NewsOK Search

OU pro day: Roy Finch starts to show NFL scouts that he can be a big-time ball player

By Jason Kersey March 12, 2014

NORMAN — Roy Finch ran a 4.44 — the fastest of all participants — in the 40-yard dash Wednesday during Oklahoma’s Pro Day inside the Everest Training Center.

The former OU running back also recorded the best time in the three-cone drill and said he’s satisfied with what he’s shown NFL scouts from a physical standpoint.

“I’m just ready to interview well and just show them me,” Finch said. “Not be fake about anything, just show them that I’m a real person and I’m ready to be the best player I can be.”

(Story continued below...)

Frustrated, confused OU fans might like a little more concrete evidence that the 5-foot-6 dynamo is a real person, too, after spending four years witnessing occasional jaw-dropping, flashy plays, then watching Finch slip back onto the sideline and into obscurity.

Finch arrived at OU a four-star prospect from Niceville, Fla., but an ankle injury prevented him from playing until the sixth game of his freshman season. He reinjured the ankle just before OU’s Fiesta Bowl victory over Connecticut that season, but he finished the year with 398 yards and two touchdowns in limited action.

He entered his sophomore campaign with high hopes, and even landed on the preseason All-Big 12 squad before being overshadowed by walk-on junior Dominique Whaley. After Whaley’s season-ending injury in OU’s eighth game, though, Finch became the starter and finished the season with 605 yards and three touchdowns.

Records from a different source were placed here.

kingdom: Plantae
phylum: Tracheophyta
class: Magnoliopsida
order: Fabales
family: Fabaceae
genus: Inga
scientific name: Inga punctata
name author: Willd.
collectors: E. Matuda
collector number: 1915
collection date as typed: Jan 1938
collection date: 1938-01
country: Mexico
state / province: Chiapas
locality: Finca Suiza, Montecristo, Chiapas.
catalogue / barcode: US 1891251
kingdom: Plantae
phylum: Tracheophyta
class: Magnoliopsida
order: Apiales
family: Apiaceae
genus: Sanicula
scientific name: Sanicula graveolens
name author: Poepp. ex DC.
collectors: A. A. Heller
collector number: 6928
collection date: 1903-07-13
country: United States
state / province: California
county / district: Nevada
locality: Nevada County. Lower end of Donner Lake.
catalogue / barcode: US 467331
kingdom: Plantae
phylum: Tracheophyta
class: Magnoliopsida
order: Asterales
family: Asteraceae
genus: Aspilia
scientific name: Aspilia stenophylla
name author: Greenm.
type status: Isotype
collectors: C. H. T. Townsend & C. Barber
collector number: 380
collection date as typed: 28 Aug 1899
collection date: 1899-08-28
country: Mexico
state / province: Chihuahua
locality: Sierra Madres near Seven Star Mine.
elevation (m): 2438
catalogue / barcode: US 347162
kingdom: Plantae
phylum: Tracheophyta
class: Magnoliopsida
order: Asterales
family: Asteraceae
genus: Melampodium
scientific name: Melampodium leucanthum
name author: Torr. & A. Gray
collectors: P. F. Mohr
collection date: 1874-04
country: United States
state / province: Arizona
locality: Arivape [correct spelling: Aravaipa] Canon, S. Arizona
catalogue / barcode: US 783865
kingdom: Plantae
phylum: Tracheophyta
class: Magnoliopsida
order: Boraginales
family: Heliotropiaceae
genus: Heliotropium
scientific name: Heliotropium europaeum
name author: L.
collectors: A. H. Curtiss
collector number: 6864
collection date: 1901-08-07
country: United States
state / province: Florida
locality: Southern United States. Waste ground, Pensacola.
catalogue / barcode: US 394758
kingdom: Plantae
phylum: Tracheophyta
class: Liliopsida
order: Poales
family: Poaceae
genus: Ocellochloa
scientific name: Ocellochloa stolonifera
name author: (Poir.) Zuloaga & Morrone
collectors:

Finch’s junior campaign, though, was a rough one all around. He worked as a slot receiver in the preseason, but quickly fell down the depth chart both there and at running back. He remained as the team’s primary kick returner, but recorded just seven carries and two receptions all year.

Coach Bob Stoops and his assistants would never explicitly say why Finch wasn’t seeing any playing time on offense, but the implications were clear: They didn’t believe he was practicing or handling his off-the-field business well enough to warrant playing time.